Sony posted huge sales numbers for its flagship console and its software this holiday season. The numbers, however, dropped compared to the same season last year.
The gaming giant announced that it sold 5.9 million PlayStation 4 (PS4) units during the season. With the holiday output, Sony pushed the total global PS4 sales to 73.6 million units as of Dec. 31, 2017, Gamespot reported. Despite the impressive numbers, the company fell short of matching and exceeding the output from the holiday season from a year ago, which stood at 6.2 million PS4 units sold.
Software sales, on the other hand, went up this season, as 55.9 million PS4 games were sold this season compared to 50.4 million from last year. The units sold covered both digital and in-store sales, the report added. The total number of PS4 games sold now stands at a whopping 645 million units.
"Thanks to the continued support from our fans across the globe, we are honored to announce remarkable sales during the holiday season," said Sony Interactive Entertainment president John Kodera in a statement published by PRNewswire last December. "PlayStation Network continues to demonstrate spectacular growth, with the number of PlayStation Plus subscribers surpassing 31.5 million, and PS Store recording its largest-ever monthly sales of content in December 2017," Kodera also noted.
The Sony boss also thanked the gaming community, as well as the company's partners for their successful year. He also promised to bring in "more amazing experiences" to fans and to release "exclusive games and innovative network services, as PS4 continues to flourish as the best place to play."

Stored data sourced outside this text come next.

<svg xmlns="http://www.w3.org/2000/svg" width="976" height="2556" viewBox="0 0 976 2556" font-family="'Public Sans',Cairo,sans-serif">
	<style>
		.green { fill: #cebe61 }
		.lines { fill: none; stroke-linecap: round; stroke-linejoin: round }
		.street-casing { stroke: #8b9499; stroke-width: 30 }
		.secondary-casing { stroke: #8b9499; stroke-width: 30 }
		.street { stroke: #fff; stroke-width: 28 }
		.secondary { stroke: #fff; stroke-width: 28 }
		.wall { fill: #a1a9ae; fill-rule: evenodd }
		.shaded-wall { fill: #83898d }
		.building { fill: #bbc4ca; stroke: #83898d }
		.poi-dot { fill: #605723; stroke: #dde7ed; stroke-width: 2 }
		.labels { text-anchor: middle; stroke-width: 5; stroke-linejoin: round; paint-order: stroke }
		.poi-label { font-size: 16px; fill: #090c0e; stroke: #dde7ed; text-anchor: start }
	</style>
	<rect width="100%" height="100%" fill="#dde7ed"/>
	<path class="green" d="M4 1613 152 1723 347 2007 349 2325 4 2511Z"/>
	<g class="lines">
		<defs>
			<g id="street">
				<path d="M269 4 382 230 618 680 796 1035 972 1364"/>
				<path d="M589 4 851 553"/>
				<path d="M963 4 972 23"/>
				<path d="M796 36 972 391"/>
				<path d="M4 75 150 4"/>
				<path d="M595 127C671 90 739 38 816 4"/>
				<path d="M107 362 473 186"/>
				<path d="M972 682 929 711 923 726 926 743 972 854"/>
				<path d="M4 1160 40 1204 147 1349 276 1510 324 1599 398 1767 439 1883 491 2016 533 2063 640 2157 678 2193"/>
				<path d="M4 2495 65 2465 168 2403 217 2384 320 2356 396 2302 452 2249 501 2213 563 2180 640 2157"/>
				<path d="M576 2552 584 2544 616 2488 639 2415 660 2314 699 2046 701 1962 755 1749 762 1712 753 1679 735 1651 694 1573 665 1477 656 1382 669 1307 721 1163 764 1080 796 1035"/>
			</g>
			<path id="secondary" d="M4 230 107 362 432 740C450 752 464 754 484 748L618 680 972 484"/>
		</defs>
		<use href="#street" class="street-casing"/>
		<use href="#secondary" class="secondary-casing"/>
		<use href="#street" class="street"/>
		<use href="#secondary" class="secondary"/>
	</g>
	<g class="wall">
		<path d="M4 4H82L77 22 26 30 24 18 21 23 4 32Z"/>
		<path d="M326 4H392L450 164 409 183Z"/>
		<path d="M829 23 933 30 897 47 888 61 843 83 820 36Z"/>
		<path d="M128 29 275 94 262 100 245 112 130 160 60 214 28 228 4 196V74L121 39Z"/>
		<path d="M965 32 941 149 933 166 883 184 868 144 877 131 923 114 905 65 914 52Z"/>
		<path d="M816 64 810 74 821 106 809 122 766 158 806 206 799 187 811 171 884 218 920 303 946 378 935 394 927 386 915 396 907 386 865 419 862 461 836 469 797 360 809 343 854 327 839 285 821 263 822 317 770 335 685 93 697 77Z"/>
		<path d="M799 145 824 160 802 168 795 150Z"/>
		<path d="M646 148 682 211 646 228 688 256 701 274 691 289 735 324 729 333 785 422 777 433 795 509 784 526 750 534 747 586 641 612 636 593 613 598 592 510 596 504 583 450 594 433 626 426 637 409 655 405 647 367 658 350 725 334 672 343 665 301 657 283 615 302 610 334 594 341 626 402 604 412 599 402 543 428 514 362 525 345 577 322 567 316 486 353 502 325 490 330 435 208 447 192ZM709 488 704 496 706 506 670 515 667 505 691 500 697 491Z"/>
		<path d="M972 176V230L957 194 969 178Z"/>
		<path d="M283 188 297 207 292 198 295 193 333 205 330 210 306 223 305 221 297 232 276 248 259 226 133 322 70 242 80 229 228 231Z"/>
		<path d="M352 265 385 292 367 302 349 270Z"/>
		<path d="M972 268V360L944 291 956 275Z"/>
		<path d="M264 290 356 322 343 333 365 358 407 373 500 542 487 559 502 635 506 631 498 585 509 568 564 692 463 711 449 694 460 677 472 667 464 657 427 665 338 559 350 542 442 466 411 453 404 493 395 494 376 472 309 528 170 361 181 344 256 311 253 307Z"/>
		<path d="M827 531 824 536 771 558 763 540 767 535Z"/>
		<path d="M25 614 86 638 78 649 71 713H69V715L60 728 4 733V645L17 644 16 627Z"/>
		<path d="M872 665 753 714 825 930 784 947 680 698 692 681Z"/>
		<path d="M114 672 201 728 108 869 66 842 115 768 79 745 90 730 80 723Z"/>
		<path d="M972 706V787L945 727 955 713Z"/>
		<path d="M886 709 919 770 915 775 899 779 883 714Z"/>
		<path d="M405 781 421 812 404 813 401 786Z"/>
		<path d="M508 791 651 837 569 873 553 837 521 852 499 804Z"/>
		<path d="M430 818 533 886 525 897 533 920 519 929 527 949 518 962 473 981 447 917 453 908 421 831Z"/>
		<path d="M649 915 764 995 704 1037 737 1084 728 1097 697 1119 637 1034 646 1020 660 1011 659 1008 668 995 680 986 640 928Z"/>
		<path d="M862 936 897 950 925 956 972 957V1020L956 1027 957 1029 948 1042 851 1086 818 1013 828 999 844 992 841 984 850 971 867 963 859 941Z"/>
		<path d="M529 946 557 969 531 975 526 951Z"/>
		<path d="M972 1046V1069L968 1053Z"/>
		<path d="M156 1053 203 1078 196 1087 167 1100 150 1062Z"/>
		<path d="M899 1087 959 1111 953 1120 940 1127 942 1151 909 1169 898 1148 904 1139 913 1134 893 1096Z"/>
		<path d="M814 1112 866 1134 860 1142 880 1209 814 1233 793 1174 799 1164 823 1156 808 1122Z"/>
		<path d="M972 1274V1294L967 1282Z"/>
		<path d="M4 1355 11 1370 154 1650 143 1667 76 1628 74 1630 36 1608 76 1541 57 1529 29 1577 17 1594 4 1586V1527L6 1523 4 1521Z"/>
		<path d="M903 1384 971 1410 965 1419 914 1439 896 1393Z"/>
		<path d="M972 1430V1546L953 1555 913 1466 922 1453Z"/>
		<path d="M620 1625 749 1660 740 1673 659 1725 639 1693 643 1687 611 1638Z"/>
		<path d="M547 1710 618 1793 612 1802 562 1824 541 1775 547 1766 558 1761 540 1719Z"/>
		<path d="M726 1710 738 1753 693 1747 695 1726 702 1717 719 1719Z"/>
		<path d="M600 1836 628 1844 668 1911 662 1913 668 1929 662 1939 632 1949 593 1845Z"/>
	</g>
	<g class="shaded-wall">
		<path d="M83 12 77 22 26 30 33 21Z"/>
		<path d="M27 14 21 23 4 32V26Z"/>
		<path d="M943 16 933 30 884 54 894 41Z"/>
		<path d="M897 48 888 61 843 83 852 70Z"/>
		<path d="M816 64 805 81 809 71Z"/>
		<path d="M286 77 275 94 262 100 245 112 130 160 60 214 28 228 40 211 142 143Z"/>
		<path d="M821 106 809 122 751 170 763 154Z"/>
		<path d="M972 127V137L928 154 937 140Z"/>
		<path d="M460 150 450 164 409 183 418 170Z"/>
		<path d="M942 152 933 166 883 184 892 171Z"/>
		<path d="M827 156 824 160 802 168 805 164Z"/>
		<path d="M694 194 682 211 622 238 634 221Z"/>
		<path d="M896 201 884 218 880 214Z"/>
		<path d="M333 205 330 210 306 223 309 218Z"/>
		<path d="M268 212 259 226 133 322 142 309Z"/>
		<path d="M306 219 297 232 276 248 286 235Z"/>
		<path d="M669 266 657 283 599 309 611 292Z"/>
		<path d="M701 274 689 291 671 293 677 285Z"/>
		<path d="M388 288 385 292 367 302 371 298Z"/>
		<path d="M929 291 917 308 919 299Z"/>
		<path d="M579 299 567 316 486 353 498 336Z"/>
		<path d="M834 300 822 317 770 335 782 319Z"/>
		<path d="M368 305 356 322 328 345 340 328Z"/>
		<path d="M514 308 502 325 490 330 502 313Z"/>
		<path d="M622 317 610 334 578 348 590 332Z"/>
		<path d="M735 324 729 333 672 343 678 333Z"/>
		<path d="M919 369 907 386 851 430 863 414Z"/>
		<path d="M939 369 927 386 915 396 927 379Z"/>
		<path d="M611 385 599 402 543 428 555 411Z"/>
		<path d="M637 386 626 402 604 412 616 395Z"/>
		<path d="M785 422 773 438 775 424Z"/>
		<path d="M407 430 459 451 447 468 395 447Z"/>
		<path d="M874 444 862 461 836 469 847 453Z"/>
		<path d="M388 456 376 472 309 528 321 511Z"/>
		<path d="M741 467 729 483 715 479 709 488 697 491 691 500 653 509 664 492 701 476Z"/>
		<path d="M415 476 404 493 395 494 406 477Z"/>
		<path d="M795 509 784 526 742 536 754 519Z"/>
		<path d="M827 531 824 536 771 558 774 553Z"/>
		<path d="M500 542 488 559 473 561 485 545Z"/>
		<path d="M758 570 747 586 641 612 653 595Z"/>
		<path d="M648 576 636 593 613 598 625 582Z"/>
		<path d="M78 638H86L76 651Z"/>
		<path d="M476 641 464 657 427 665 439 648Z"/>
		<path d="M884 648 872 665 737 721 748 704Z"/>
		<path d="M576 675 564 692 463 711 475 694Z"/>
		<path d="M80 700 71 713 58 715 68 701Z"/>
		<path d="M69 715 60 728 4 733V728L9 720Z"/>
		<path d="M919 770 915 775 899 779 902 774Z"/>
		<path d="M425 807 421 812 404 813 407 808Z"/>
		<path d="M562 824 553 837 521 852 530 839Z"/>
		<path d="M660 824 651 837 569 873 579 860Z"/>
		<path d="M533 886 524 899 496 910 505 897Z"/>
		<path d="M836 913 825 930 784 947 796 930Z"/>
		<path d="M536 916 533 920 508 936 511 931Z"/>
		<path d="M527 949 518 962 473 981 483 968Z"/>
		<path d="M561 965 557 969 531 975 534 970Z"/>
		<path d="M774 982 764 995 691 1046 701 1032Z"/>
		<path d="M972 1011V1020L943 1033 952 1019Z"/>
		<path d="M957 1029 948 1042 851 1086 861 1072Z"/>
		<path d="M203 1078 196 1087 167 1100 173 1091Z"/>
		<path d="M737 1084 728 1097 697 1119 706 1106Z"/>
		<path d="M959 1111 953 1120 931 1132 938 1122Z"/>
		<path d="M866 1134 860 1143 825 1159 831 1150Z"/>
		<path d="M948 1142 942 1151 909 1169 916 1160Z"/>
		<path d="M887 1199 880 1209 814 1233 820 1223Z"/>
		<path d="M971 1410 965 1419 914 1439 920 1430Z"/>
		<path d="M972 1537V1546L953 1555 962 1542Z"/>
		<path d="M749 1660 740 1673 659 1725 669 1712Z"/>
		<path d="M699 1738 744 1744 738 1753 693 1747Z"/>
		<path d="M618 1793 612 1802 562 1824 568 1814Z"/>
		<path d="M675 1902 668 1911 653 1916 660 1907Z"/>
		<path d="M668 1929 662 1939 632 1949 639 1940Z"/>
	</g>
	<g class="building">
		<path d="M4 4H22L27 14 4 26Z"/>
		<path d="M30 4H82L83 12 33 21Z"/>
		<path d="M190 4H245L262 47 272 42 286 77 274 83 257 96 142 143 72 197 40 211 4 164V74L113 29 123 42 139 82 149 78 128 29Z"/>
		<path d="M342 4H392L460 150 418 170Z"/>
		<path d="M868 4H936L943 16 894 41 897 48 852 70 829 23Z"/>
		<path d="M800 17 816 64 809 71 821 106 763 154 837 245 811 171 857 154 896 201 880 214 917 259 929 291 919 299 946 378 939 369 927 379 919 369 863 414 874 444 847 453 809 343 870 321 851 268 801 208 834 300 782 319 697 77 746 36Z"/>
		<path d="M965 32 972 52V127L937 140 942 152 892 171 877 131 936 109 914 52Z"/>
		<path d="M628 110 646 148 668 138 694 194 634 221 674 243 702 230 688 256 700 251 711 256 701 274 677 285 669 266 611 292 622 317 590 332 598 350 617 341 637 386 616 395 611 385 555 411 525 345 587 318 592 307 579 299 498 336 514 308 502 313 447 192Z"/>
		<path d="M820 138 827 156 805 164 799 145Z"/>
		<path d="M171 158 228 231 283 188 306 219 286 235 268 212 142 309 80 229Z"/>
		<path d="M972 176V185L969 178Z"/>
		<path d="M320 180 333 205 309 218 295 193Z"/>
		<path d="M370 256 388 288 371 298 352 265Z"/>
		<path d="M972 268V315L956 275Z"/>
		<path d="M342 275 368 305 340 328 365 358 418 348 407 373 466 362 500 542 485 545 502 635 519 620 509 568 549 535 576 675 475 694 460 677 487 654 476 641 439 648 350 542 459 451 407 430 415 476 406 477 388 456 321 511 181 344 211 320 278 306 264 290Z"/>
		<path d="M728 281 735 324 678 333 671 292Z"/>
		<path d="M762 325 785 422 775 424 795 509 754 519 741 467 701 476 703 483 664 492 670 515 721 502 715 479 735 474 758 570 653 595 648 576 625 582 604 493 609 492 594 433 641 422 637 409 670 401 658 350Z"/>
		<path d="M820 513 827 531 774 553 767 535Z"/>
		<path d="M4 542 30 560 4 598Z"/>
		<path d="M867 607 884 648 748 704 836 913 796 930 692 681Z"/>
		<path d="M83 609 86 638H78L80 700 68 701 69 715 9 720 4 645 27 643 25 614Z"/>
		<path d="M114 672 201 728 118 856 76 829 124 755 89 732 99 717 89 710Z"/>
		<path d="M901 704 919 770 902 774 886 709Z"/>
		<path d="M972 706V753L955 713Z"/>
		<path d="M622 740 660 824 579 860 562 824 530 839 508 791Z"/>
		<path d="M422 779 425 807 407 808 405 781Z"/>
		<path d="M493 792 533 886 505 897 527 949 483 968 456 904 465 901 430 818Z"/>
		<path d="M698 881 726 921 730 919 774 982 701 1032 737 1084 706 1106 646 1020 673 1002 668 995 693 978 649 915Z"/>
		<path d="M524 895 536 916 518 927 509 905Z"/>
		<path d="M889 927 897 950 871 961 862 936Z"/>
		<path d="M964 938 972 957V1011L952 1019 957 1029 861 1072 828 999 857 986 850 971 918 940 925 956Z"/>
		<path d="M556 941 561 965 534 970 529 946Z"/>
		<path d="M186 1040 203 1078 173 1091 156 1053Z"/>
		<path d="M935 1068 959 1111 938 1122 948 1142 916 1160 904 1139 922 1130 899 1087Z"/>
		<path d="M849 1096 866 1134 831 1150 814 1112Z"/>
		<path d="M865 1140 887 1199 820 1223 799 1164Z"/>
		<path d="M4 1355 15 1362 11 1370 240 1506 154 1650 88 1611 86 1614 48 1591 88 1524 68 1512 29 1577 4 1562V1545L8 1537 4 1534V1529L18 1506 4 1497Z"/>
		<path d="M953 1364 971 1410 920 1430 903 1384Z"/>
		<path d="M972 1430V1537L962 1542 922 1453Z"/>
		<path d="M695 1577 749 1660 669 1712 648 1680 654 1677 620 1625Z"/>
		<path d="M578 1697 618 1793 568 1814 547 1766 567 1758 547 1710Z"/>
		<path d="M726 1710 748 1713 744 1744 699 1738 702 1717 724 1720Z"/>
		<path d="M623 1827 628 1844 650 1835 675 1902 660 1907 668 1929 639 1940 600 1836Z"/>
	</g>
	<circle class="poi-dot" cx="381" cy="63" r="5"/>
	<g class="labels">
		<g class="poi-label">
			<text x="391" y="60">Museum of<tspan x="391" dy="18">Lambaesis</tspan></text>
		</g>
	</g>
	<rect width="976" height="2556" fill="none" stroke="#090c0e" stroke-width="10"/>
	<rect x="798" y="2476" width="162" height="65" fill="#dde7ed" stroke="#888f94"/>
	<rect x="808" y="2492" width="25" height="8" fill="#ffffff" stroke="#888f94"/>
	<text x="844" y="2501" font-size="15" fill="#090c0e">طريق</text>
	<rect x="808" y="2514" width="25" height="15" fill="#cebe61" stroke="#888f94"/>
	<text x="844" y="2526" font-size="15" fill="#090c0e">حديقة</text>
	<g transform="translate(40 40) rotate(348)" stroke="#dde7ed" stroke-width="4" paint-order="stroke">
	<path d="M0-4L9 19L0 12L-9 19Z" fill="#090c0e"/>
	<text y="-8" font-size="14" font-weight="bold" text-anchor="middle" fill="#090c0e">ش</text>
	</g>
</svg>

Meanwhile, the Gamespot report noted that the Sony still has to put in more effort if it wants to surpass the total global sales of the PS3. The console has sold over 80 million units since its introduction in November of 2016. Competition, however, has become very stiff, with the arrival of the Nintendo Switch last year.
Nintendo's flagship console has already become the best-selling gaming unit in U.S. history over its first 10 months since introduction.